AVAILABLE DATA START

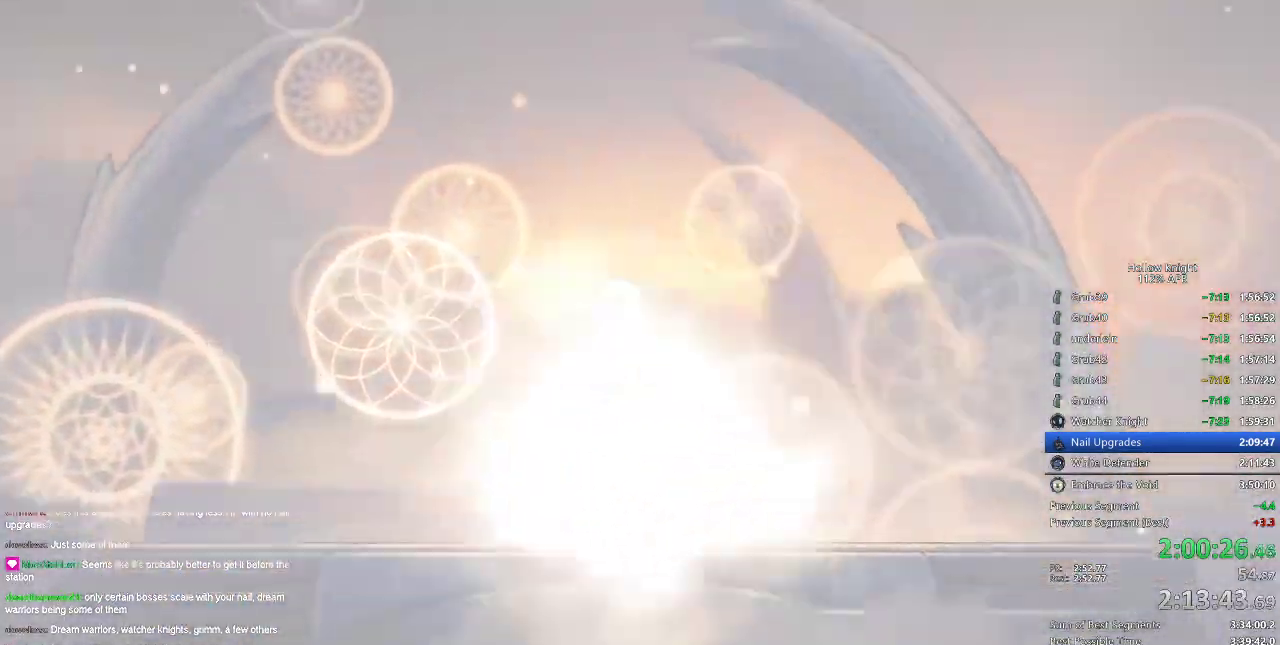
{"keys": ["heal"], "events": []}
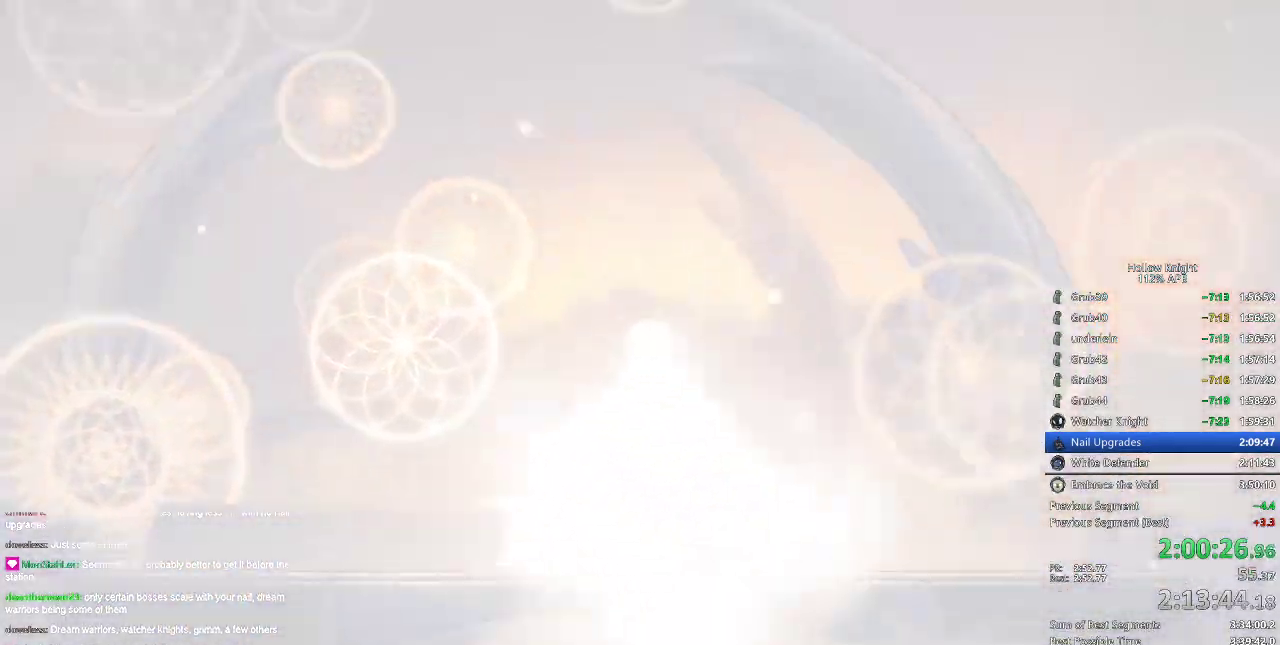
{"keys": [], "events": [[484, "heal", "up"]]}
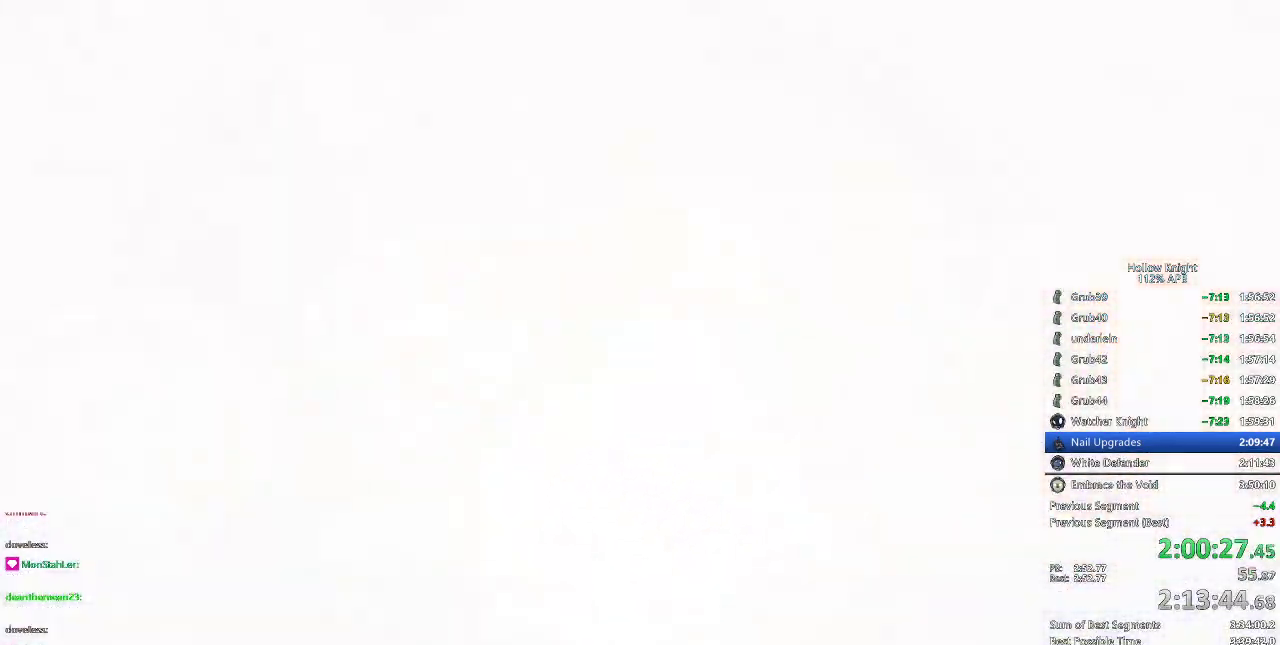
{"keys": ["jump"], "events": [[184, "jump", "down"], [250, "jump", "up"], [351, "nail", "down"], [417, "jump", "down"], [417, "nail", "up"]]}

AVAILABLE DATA END

WHAT IS EXPECTED » Down to the last line, reproduce the material above exactly; skip its images.

FINAL ANSWER »
{"keys": ["heal"], "events": []}
{"keys": [], "events": [[484, "heal", "up"]]}
{"keys": ["jump"], "events": [[184, "jump", "down"], [250, "jump", "up"], [351, "nail", "down"], [417, "jump", "down"], [417, "nail", "up"]]}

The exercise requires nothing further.